I picked up my first lacrosse stick when I was five. My dad was coaching practice in the gym, and I was trying to play catch. I wasn’t ready for the ball to come back and instead of catching it with my stick, it nailed me in the stomach. I remember telling my dad I never wanted to play again.
But here I am 16 years later, a DII athlete in my final season of lacrosse.
Lacrosse has turned into more than just a sport for me, it’s a lifestyle. I’ve been playing in an organized league since I was in fourth grade. My parents started driving me all over the place to play in my summer league games, on top of driving to practice a couple of times a week. The summer league turned into playing in middle school. I played one year before I was brought up to junior varsity in eighth grade, followed by varsity in tenth grade. This was when I knew I had the potential to play in college if I kept working hard.
So I did work hard and started looking for colleges to play at. I realized I couldn’t imagine life without lacrosse because how much playing means to me. Lacrosse is something that seems embedded in me and something that runs through my veins. It think it’s probably because it has taught me so much about life.
It taught me to never stop your feet when you’re getting double teamed because once you stop moving your feet, you can no longer go forward and will most likely lose the ball. You have to keep your head up and keep going, no matter how hard it seems at the time.
I learned you will fail on your way to success. I can’t explain the number of times I’ve been behind the goal trying to feed the ball to my teammate and had it shoved back in my face. I can’t count the number of times I’ve had a one on one with the goalie and shot it into her stick instead of scoring. I can’t tell you how many times I’ve been trusted to make a huge play and failed. Failing is inevitable, but you can’t let it stop you.
Everyday you are presented with a new opportunity to get better and the only person you should try to be better than is yourself. It doesn’t matter what my opponent is doing at practice, it matters what the face looking back at me in the mirror is doing. You are your own worst enemy, but you also hold the keys to your own your success.
Encouragement and positivity will help get you through anything. It will help your teammates get through running sprints and it will help you succeed as a team. When you wonder why you’re putting in these hours, think about the girls by your side and know that you’re doing this for your team. Attitude can make all the difference.

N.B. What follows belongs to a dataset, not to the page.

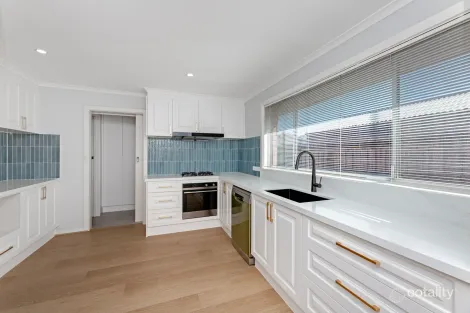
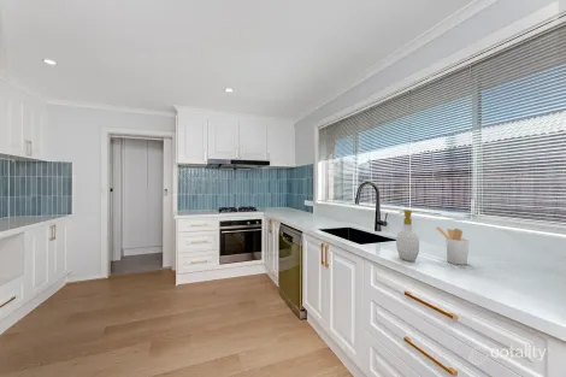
+ soap bottle [395,210,420,263]
+ utensil holder [435,225,471,266]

Most importantly, I learned you can’t do anything alone. You might be the best player on your team using one of the best lacrosse sticks, but that doesn’t mean you could be where you are without your teammates. One person can’t do everything, so when you’re getting beat on the field (or in life) call for help when you need it.
Lacrosse is so much more than a sport. It has led me to an incredible family that I couldn’t have been luckier to be a part of. Your teammates really do become your family. They are the people who are always there for you. You eat with them, you live with them, you suffer through training with them, and they understand the struggle that you go through, especially when no one else does.
It’s so much more than just a game with people who have the same interest as you. It’s the hours you spend together every day, sprinting through the end line together. It’s the way you cheer each other on as the losing team does their punishment during practice. It’s the teammates who wake up at 5 a.m. with you and the exhausting lifts you have to do together after practice. It’s the enjoyment you feel doing something right that you’ve been working on over and over. It’s your coach being proud of the hard work you put in day in and day out, knowing they are pushing you to be better. It’s the upperclassmen that welcomed you in your freshman year and made you feel like you belonged there, and it’s doing the same for the freshman coming in each year.
It’s trying to be better for your teammates because you know they are doing the same for you. It’s feeling the triumph of winning a close game and knowing you couldn’t have done it without your teammates. It’s the memories made on and off the field. It’s knowing you always have people to count on and a family surrounding you forever. It’s having a burning passion for something you love to do with the people you love.
The things I have learned from it are going to stick with me for a lifetime. Lacrosse has taught me leadership, discipline, dedication, accountability, and teamwork. It has made me into the person I am today.